In the meantime, the branded drug manufacturer had obtained valid patent protection in Europe and Denmark for a second medical use for the active substance to treat a further condition, where the patent defined the protection using a 'Swiss-type' claim and the patent rights thus extended beyond the lifetime of the original patent. Such protection is both valid and allowable in Denmark, and therefore the patent's validity has not been challenged before the Danish courts.
The Danish drug substitution legislation states that the substitution principle is based on the active ingredient of the generic drug, thus forcing Danish pharmacists to offer the consumer the generic drug if a doctor has prescribed the original drug for the treatment of the additional condition.
Both the generic drug manufacturer and the branded drug manufacturer were aware of this flaw in the legislation, and notified the Danish Health and Medicines Authority and the pharmacists that substitution of the original drug with the generic drug for the additional condition would infringe the second medical use patent.
However, the Danish Health and Medicines Authority could not suspend the application of the act. This meant that even if all of the parties were aware of possible patent infringement, there was no way to prevent the substitution of the branded drug with the generic drug.
Therefore, the branded drug manufacturer was forced to file a petition for preliminary injunction against all Danish pharmacies in order to try to prevent the generic drug being used as a substitute when a doctor prescribed the branded drug for the treatment of the additional condition.

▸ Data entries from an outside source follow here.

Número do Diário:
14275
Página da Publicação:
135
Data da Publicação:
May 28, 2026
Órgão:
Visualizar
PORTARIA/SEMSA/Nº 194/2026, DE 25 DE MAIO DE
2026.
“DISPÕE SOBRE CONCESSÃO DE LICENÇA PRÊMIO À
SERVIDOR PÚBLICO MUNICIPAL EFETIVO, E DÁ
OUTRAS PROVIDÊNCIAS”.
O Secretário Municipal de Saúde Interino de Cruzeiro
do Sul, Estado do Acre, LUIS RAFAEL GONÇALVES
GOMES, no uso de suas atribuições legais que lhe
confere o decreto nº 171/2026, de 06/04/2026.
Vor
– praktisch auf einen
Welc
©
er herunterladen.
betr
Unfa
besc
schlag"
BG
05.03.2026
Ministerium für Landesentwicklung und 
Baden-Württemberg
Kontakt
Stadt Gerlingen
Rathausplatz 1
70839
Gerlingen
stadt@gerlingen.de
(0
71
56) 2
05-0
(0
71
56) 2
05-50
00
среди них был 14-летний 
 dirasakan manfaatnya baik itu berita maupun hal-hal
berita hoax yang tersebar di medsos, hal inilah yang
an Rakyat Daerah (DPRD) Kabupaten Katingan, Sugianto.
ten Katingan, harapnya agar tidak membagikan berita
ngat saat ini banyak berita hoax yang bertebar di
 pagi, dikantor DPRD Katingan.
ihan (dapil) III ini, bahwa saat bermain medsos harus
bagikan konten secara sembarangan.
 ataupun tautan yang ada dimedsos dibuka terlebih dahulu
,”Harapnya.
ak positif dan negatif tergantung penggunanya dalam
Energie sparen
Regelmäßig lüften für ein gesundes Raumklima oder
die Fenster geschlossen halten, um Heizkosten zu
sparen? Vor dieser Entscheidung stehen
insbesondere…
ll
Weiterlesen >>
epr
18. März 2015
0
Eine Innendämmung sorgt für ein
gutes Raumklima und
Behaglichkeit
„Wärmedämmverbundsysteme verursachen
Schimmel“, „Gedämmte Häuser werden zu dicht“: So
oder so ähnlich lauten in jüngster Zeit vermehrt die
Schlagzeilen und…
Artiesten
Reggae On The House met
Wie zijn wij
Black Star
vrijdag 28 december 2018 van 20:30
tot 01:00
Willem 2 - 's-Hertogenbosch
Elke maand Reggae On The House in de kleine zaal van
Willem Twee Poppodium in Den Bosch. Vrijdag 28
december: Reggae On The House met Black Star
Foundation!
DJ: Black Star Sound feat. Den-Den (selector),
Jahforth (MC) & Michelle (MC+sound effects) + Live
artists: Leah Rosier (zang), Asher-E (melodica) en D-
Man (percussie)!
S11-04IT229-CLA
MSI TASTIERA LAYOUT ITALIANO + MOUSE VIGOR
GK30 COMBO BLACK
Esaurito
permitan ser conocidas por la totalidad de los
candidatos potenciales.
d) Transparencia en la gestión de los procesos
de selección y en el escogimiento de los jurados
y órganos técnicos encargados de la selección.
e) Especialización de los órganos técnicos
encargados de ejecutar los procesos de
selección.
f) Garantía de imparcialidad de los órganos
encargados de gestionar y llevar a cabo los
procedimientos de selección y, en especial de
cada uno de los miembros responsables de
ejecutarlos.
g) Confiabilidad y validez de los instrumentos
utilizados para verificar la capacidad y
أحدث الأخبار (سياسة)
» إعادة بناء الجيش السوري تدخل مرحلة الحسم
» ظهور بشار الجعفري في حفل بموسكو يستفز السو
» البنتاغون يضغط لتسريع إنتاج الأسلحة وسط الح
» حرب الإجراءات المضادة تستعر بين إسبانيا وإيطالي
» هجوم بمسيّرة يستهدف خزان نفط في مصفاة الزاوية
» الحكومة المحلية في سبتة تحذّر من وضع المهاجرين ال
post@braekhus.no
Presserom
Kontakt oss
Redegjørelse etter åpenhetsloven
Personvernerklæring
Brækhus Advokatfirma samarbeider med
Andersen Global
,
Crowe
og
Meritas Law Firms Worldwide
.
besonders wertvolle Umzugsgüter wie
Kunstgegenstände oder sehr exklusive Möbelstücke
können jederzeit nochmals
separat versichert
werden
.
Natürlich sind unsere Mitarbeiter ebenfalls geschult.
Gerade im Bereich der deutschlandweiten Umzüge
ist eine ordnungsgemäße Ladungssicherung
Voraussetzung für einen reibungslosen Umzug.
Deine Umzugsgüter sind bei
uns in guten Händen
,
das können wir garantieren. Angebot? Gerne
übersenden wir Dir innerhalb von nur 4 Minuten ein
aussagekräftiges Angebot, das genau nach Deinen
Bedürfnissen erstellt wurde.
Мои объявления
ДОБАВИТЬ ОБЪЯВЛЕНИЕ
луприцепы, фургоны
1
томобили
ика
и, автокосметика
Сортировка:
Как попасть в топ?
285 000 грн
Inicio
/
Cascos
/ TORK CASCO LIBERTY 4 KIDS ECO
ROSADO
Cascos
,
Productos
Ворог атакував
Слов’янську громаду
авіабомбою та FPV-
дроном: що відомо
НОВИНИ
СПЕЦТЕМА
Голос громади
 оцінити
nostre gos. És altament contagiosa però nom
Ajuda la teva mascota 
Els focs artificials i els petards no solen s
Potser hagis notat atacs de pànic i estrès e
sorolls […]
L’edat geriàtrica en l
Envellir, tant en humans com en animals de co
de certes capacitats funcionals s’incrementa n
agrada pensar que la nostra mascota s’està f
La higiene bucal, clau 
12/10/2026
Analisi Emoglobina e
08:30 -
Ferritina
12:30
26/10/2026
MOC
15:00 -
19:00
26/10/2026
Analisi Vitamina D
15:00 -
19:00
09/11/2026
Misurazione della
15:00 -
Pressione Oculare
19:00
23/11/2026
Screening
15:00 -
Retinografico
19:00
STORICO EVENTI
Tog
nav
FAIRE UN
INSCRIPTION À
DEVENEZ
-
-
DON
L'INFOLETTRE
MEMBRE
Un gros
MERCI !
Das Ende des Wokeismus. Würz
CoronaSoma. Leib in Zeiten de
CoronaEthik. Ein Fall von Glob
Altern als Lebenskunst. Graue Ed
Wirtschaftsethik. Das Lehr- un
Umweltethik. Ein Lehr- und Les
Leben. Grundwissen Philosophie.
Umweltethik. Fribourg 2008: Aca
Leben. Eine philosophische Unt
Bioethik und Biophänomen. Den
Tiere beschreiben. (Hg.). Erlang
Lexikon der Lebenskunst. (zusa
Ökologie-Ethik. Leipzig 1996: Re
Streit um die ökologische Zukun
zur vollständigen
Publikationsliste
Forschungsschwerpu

The Maritime and Commercial High Court awarded the branded company a preliminary injunction against Danish pharmacies as it was clear that the substitution of the branded drug with the generic drug for the additional treatment infringed a valid patent.
However, the court cleared the generic drug manufacturer of any wrongdoing as it had undertaken all actions possible to try to prevent substitution of the branded drug for the additional condition. Further, Danish legislation provides that a government agency cannot be liable for patent infringement, and therefore the Danish Health and Medicines Authority could not be party in the proceedings. However, as the pharmacists were forced by law to substitute the branded drug with a generic drug, they were the only parties in the chain that could prevent infringement from taking place.
As an aside, the court commented on the incompatibility of the medical substitution legislation and the patent legislation, but stated that it was not competent to comment on whether the medicine substitution legislation was contrary to the Danish Patent Act. The court opined that this question had to be answered in separate proceedings raised by the branded drug manufacturer against the Danish government.